Отец надеялся, что я пойду по его стопам и буду поступать в Нью-колледж[121]. В Оксфорде существовало еще два или три колледжа столь же высокого ранга, и среди них — Хартфордский. Когда пришло время подавать заявление, я узнал, что стипендия на учебу в Хартфорде значительно больше. У отца было туго со средствами — даже хуже, чем десять лет назад, как у большинства людей его положения. Я знал, что в отличие от отца Сверха для него будет большим облегчением, если я стану получать финансовую поддержку в виде стипендии. И еще я знал, что не получу стипендии в Нью-колледже (собственно, и учителя в Лэнсинге считали тамошние экзамены тяжелым испытанием). Поводом для очень напряженных занятий на протяжении полугода было главным образом желание окончить школу как можно раньше. Оба этих соображения и побудили меня сделать то, что должно было сильно сказаться на моей университетской жизни. Я написал, что предпочитаю Хартфордскую стипендию.

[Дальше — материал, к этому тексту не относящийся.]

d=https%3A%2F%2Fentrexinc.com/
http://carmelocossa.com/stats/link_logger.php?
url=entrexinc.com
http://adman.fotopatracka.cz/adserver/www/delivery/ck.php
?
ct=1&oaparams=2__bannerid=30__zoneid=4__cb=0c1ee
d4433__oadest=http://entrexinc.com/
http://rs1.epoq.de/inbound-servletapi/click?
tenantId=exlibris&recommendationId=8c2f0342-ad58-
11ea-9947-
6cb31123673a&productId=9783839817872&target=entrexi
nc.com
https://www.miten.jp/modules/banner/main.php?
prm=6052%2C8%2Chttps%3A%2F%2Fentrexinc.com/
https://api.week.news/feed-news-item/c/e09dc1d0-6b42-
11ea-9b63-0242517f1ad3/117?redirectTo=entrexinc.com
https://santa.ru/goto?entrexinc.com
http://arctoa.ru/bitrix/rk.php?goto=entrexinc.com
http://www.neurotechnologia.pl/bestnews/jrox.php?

Теперь, когда я порвал с «большевиками», в школе мне было невыносимо скучно. Многие, кто пишет мемуары, вспоминают о последних месяцах, проведенных в школе на привилегированном положении выпускника, как о золотом времени. Я был вольным человеком, мог свободно заглядывать куда угодно, ходить по лужайкам, игнорируя запрет. Мог носить бабочку. Был освобожден от соблюдения почти всех правил. Но не получал от этого никакого удовольствия. И тогда я образовал «Клуб мертвецов» для тех, кто устал от жизни. Мы носили черные галстуки, черную кисточку в петлице и писали на бумаге с траурной каймой. Штаб клуба с табличкой «Гробовщик» находился в моей комнате, и о приеме новых членов объявлялось в такой вот форме: «Гробовщик имеет прискорбное удовольствие известить вас о погребении покойного мистера такого-то…»
Последняя моя редакционная статья в журнале была абсурдным манифестом разочаровавшегося.

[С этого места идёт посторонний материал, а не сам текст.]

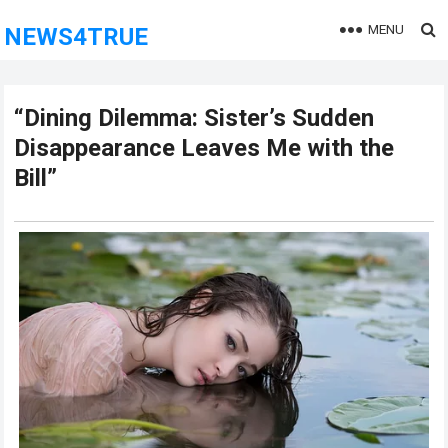
MENU
NEWS4TRUE
“Dining Dilemma: Sister’s Sudden
Disappearance Leaves Me with the
Bill”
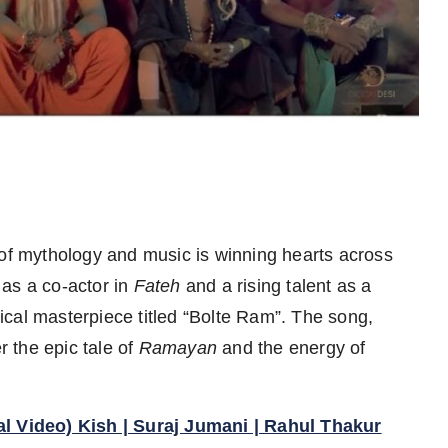
 of mythology and music is winning hearts across
 as a co-actor in
Fateh
and a rising talent as a
cal masterpiece titled “Bolte Ram”. The song,
 the epic tale of
Ramayan
and the energy of
al Video) Kish | Suraj Jumani | Rahul Thakur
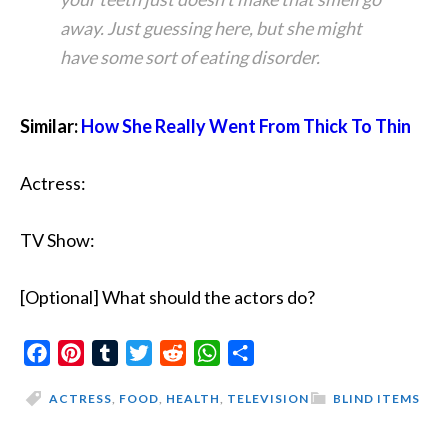
away. Just guessing here, but she might
have some sort of eating disorder.
Similar:
How She Really Went From Thick To Thin
Actress:
TV Show:
[Optional] What should the actors do?
Facebook
Pinterest
Tumblr
Twitter
Reddit
WhatsApp
Share
ACTRESS
,
FOOD
,
HEALTH
,
TELEVISION
BLIND ITEMS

«Каковы будут молодые люди 1922 года? — писал я. — Прежде всего они будут трезво смотреть на вещи, они не найдут пользы в словах или оттенках… И потому, что они будут трезвомыслящими, из них не выйдет ни революционеров, ни поэтов, ни мистиков; они много чего потеряют, но все, что обретут, будет реальным. И оно будет сдержанным, это молодое поколение… Люди средних лет найдут, что в них с трудом можно обнаружить душу. Зато они будут обладать — и это послужит к их оправданию — замечательным чувством юмора, который убережет их от «совершения всех возможных грехов, или почти всех, кроме тех, какие стоит совершать». Они будут смотреть на себя, возможно, с большей самовлюбленностью, нежели молодые люди девяностых годов, но одновременно и с циничной усмешкой, а частенько и смехом. Старики оставили им странным мир, полный фальши, и у них будет мало идеалов и иллюзий-, которые бы утешили их, когда они «почувствуют себя старыми». Это не будет счастливое поколение».
Мне только исполнилось восемнадцать, когда я написал то, что привел здесь, исключив кое-какие слишком пафосные выражения горечи. Статья отвечала, пожалуй, настроениям того времени. Но оказалась целиком ошибочна в части предсказания будущего как моего, так и моих сверстников.
Конкурсный экзамен на получение стипендии продолжался неделю, и это было время чистой эйфории. Мы со Сверхом были единственными кандидатами от Лэнсинга. Выходные мы проводили дома, потом встречались на Паддингтонском вокзале и вместе ехали в Оксфорд. Там мы жили в «Митре» — впервые я останавливался в гостинице как самостоятельный человек — и при возвращении находили груду визитных карточек и приглашений от давних приятелей, которые приехали раньше нас. Нас приглашали на ланчи и обеды, водили в театр и на дебаты в дискуссионный клуб. Сверх хотел поступать только в Нью-колледж и мало надеялся на успех, но тем не менее подкреплялся стрихнином, который, как уверял, стимулирует работу мозга. (Позже, когда он сдал на бакалавра с отличием первого класса, к нему в заваленный бумагами номер явился парикмахер и вымыл голову шампунем.)
Я последовал совету сосредоточиться на очень ограниченном числе вопросов и пренебречь теми, которые покажут мое невежество.
На письменных экзаменах я подробно написал о прерафаэлитах и «Жизни Бердслея» Артура Саймона. На устных вежливый дон[122] из Нью-колледжа обнаружил, что я плаваю в вопросах сельского хозяйства восемнадцатого века. Но я был уверен, что сдал экзамены успешно. Мы продлили свой отпуск на экзамены на несколько дней против положенного. На пятый день в Лэнсинг пришли результаты наших экзаменов. Я получил стипендию в Хартфорде и был теперь волен покинуть школу, и не просто покинуть, а с поздравлениями.